2007年09月09日 | 小説レビュー
ここ数ヶ月、なかなか心の余裕ができず、立て込んでいたので、小説を全く読めてなかったんだけど、その中から何とか気力と時間を捻出して、小説を読むようにしていた。

それで、先月のお盆休みを利用して「真夜中の五分前」を読破したあとは、「野生時代9月号」の短編を一つずつ読んでいった。

金原ひとみの最新短編「Hawaii de Alaha」は、ハワイ取材を経てかかれたもので、恋人同士のハワイ旅行の日常が描かれてるんだけど、楽しい旅行が終わる間際になり、主人公に激しい憂鬱が襲う描写はさすが。

誰もが一度は実感したことがある感覚――例えば、三泊四日の旅行であれば、旅行一日目は果てしなく楽しく、二日目は現実を忘れてバカンス、そして、帰る前日は、どこか寂しさを感じ、帰り支度をするときに「帰りたくない」という激しい憂鬱に襲われる。

読んでる側が、それをまじまじと体験させられる。

(明日からまた仕事や~とブルーマンデーを感じている今の自分とリンクするから余計だけどね)

ラストスパートで、主人公の悲観的妄想が襲うあたりは、金原ワールドで、終わり方がすごく自然にフェードアウトする感じで、すごくいい。

彼女的には、短編をあと数本書いて次は短編集を出すらしい。

「ミンク」「星へ落ちる」「夢王」「Hawaii de Aloha」、新作が入れば、もう、ここ一年くらいの彼女の集大成になるんちゃうかなぁ。


伊藤たかみさんの小説は、過去に何作か短編を読んだけど、ポップですごく読みやすい。

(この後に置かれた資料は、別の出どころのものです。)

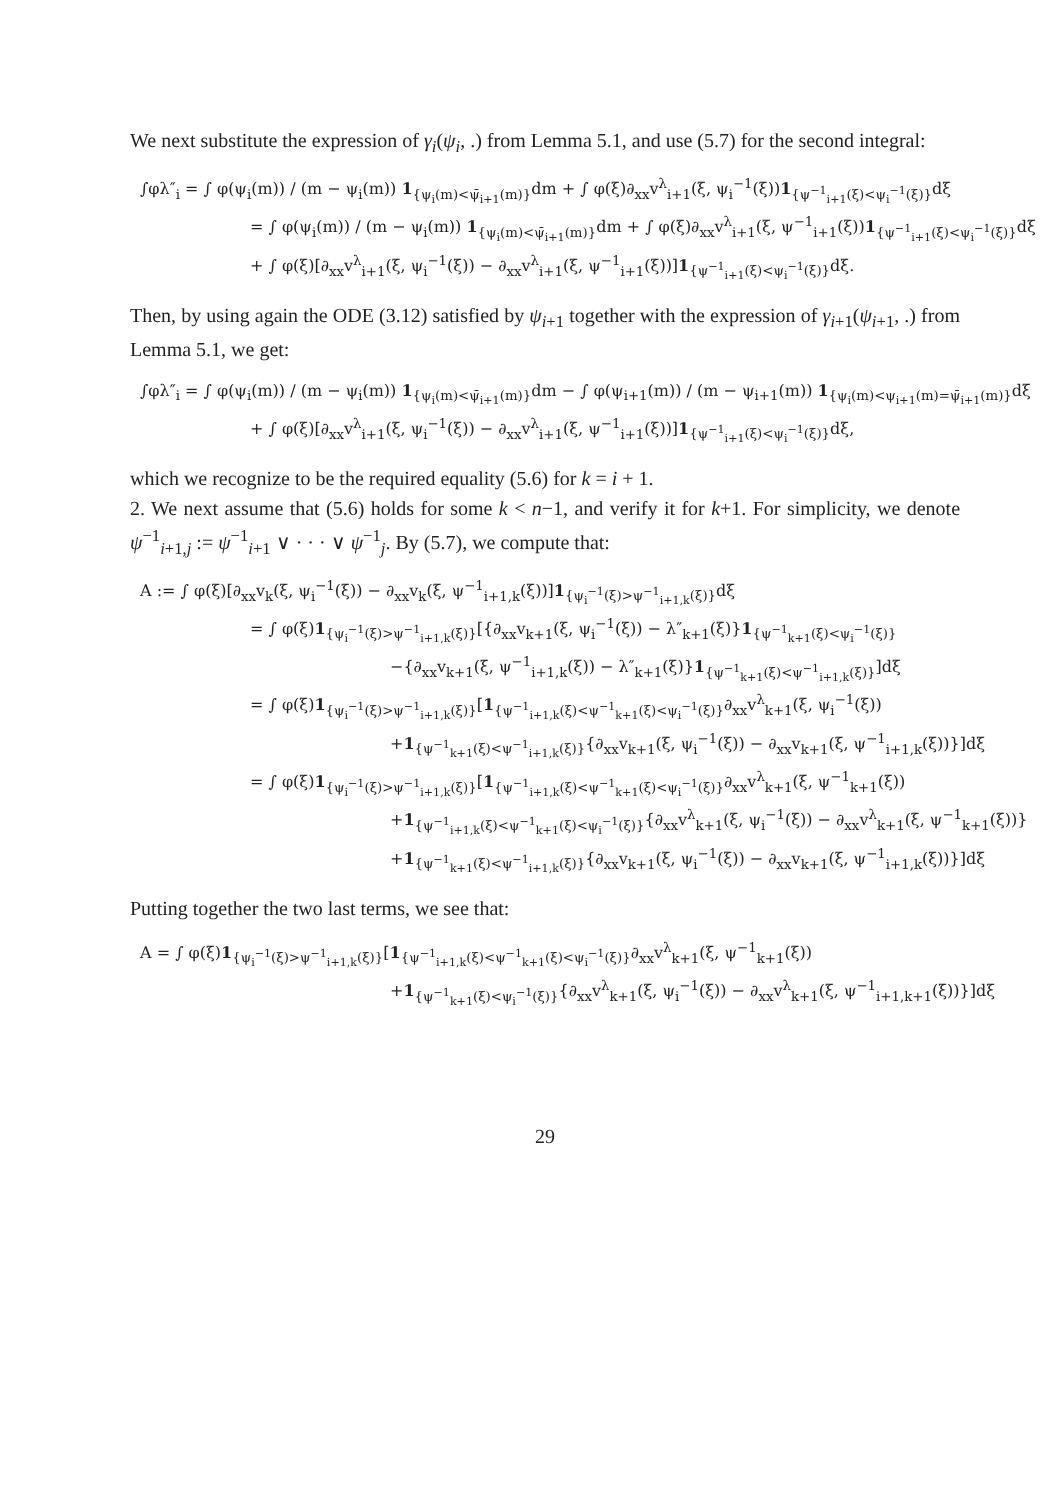We next substitute the expression of γ<sub>i</sub>(ψ<sub>i</sub>, .) from Lemma 5.1, and use (5.7) for the second integral:
∫φλ″<sub>i</sub> = ∫ φ(ψ<sub>i</sub>(m)) / (m − ψ<sub>i</sub>(m)) 1<sub>{ψ<sub>i</sub>(m)<ψ̄<sub>i+1</sub>(m)}</sub>dm + ∫ φ(ξ)∂<sub>xx</sub>v<sup>λ</sup><sub>i+1</sub>(ξ, ψ<sub>i</sub><sup>−1</sup>(ξ))1<sub>{ψ<sup>−1</sup><sub>i+1</sub>(ξ)<ψ<sub>i</sub><sup>−1</sup>(ξ)}</sub>dξ
= ∫ φ(ψ<sub>i</sub>(m)) / (m − ψ<sub>i</sub>(m)) 1<sub>{ψ<sub>i</sub>(m)<ψ̄<sub>i+1</sub>(m)}</sub>dm + ∫ φ(ξ)∂<sub>xx</sub>v<sup>λ</sup><sub>i+1</sub>(ξ, ψ<sup>−1</sup><sub>i+1</sub>(ξ))1<sub>{ψ<sup>−1</sup><sub>i+1</sub>(ξ)<ψ<sub>i</sub><sup>−1</sup>(ξ)}</sub>dξ
+ ∫ φ(ξ)[∂<sub>xx</sub>v<sup>λ</sup><sub>i+1</sub>(ξ, ψ<sub>i</sub><sup>−1</sup>(ξ)) − ∂<sub>xx</sub>v<sup>λ</sup><sub>i+1</sub>(ξ, ψ<sup>−1</sup><sub>i+1</sub>(ξ))]1<sub>{ψ<sup>−1</sup><sub>i+1</sub>(ξ)<ψ<sub>i</sub><sup>−1</sup>(ξ)}</sub>dξ.
Then, by using again the ODE (3.12) satisfied by ψ<sub>i+1</sub> together with the expression of γ<sub>i+1</sub>(ψ<sub>i+1</sub>, .) from Lemma 5.1, we get:
∫φλ″<sub>i</sub> = ∫ φ(ψ<sub>i</sub>(m)) / (m − ψ<sub>i</sub>(m)) 1<sub>{ψ<sub>i</sub>(m)<ψ̄<sub>i+1</sub>(m)}</sub>dm − ∫ φ(ψ<sub>i+1</sub>(m)) / (m − ψ<sub>i+1</sub>(m)) 1<sub>{ψ<sub>i</sub>(m)<ψ<sub>i+1</sub>(m)=ψ̄<sub>i+1</sub>(m)}</sub>dξ
+ ∫ φ(ξ)[∂<sub>xx</sub>v<sup>λ</sup><sub>i+1</sub>(ξ, ψ<sub>i</sub><sup>−1</sup>(ξ)) − ∂<sub>xx</sub>v<sup>λ</sup><sub>i+1</sub>(ξ, ψ<sup>−1</sup><sub>i+1</sub>(ξ))]1<sub>{ψ<sup>−1</sup><sub>i+1</sub>(ξ)<ψ<sub>i</sub><sup>−1</sup>(ξ)}</sub>dξ,
which we recognize to be the required equality (5.6) for k = i + 1.
2. We next assume that (5.6) holds for some k < n−1, and verify it for k+1. For simplicity, we denote ψ<sup>−1</sup><sub>i+1,j</sub> := ψ<sup>−1</sup><sub>i+1</sub> ∨ · · · ∨ ψ<sup>−1</sup><sub>j</sub>. By (5.7), we compute that:
A := ∫ φ(ξ)[∂<sub>xx</sub>v<sub>k</sub>(ξ, ψ<sub>i</sub><sup>−1</sup>(ξ)) − ∂<sub>xx</sub>v<sub>k</sub>(ξ, ψ<sup>−1</sup><sub>i+1,k</sub>(ξ))]1<sub>{ψ<sub>i</sub><sup>−1</sup>(ξ)>ψ<sup>−1</sup><sub>i+1,k</sub>(ξ)}</sub>dξ
= ∫ φ(ξ)1<sub>{ψ<sub>i</sub><sup>−1</sup>(ξ)>ψ<sup>−1</sup><sub>i+1,k</sub>(ξ)}</sub>[{∂<sub>xx</sub>v<sub>k+1</sub>(ξ, ψ<sub>i</sub><sup>−1</sup>(ξ)) − λ″<sub>k+1</sub>(ξ)}1<sub>{ψ<sup>−1</sup><sub>k+1</sub>(ξ)<ψ<sub>i</sub><sup>−1</sup>(ξ)}</sub>
−{∂<sub>xx</sub>v<sub>k+1</sub>(ξ, ψ<sup>−1</sup><sub>i+1,k</sub>(ξ)) − λ″<sub>k+1</sub>(ξ)}1<sub>{ψ<sup>−1</sup><sub>k+1</sub>(ξ)<ψ<sup>−1</sup><sub>i+1,k</sub>(ξ)}</sub>]dξ
= ∫ φ(ξ)1<sub>{ψ<sub>i</sub><sup>−1</sup>(ξ)>ψ<sup>−1</sup><sub>i+1,k</sub>(ξ)}</sub>[1<sub>{ψ<sup>−1</sup><sub>i+1,k</sub>(ξ)<ψ<sup>−1</sup><sub>k+1</sub>(ξ)<ψ<sub>i</sub><sup>−1</sup>(ξ)}</sub>∂<sub>xx</sub>v<sup>λ</sup><sub>k+1</sub>(ξ, ψ<sub>i</sub><sup>−1</sup>(ξ))
+1<sub>{ψ<sup>−1</sup><sub>k+1</sub>(ξ)<ψ<sup>−1</sup><sub>i+1,k</sub>(ξ)}</sub>{∂<sub>xx</sub>v<sub>k+1</sub>(ξ, ψ<sub>i</sub><sup>−1</sup>(ξ)) − ∂<sub>xx</sub>v<sub>k+1</sub>(ξ, ψ<sup>−1</sup><sub>i+1,k</sub>(ξ))}]dξ
= ∫ φ(ξ)1<sub>{ψ<sub>i</sub><sup>−1</sup>(ξ)>ψ<sup>−1</sup><sub>i+1,k</sub>(ξ)}</sub>[1<sub>{ψ<sup>−1</sup><sub>i+1,k</sub>(ξ)<ψ<sup>−1</sup><sub>k+1</sub>(ξ)<ψ<sub>i</sub><sup>−1</sup>(ξ)}</sub>∂<sub>xx</sub>v<sup>λ</sup><sub>k+1</sub>(ξ, ψ<sup>−1</sup><sub>k+1</sub>(ξ))
+1<sub>{ψ<sup>−1</sup><sub>i+1,k</sub>(ξ)<ψ<sup>−1</sup><sub>k+1</sub>(ξ)<ψ<sub>i</sub><sup>−1</sup>(ξ)}</sub>{∂<sub>xx</sub>v<sup>λ</sup><sub>k+1</sub>(ξ, ψ<sub>i</sub><sup>−1</sup>(ξ)) − ∂<sub>xx</sub>v<sup>λ</sup><sub>k+1</sub>(ξ, ψ<sup>−1</sup><sub>k+1</sub>(ξ))}
+1<sub>{ψ<sup>−1</sup><sub>k+1</sub>(ξ)<ψ<sup>−1</sup><sub>i+1,k</sub>(ξ)}</sub>{∂<sub>xx</sub>v<sub>k+1</sub>(ξ, ψ<sub>i</sub><sup>−1</sup>(ξ)) − ∂<sub>xx</sub>v<sub>k+1</sub>(ξ, ψ<sup>−1</sup><sub>i+1,k</sub>(ξ))}]dξ
Putting together the two last terms, we see that:
A = ∫ φ(ξ)1<sub>{ψ<sub>i</sub><sup>−1</sup>(ξ)>ψ<sup>−1</sup><sub>i+1,k</sub>(ξ)}</sub>[1<sub>{ψ<sup>−1</sup><sub>i+1,k</sub>(ξ)<ψ<sup>−1</sup><sub>k+1</sub>(ξ)<ψ<sub>i</sub><sup>−1</sup>(ξ)}</sub>∂<sub>xx</sub>v<sup>λ</sup><sub>k+1</sub>(ξ, ψ<sup>−1</sup><sub>k+1</sub>(ξ))
+1<sub>{ψ<sup>−1</sup><sub>k+1</sub>(ξ)<ψ<sub>i</sub><sup>−1</sup>(ξ)}</sub>{∂<sub>xx</sub>v<sup>λ</sup><sub>k+1</sub>(ξ, ψ<sub>i</sub><sup>−1</sup>(ξ)) − ∂<sub>xx</sub>v<sup>λ</sup><sub>k+1</sub>(ξ, ψ<sup>−1</sup><sub>i+1,k+1</sub>(ξ))}]dξ
29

料理で例えると、濃くもなく、かといって味気ないわけでもない。安っぽい味ではなくて、あっさり味というイメージ。

ただ、伊藤さんの短編を読んで、共通して思うのは、「短編で終わらすのはもったいない」ということ。

「野生時代」に収録されている「不機嫌な虫」は、お父さんがどんどんエロくなって、痴漢とかしまくっているという設定があるんだけど、そこで「やられた!」と思った。だけど、それが後々もっと面白くできるのにしないまま終わっていくので、残念。

兄妹同士で「これからますます親父がエロくなるようなら、介護ヘルパーとか施設入れるのを考えないと・・・」って真剣に話し合ってるシーン、すごい面白いのに。


まだまだ買って読んでいないストックがあるから、一冊ずつ片付けていかないと。

でもやっぱ、小説って面白いね。

つまらない現実から少しだけど乖離できる。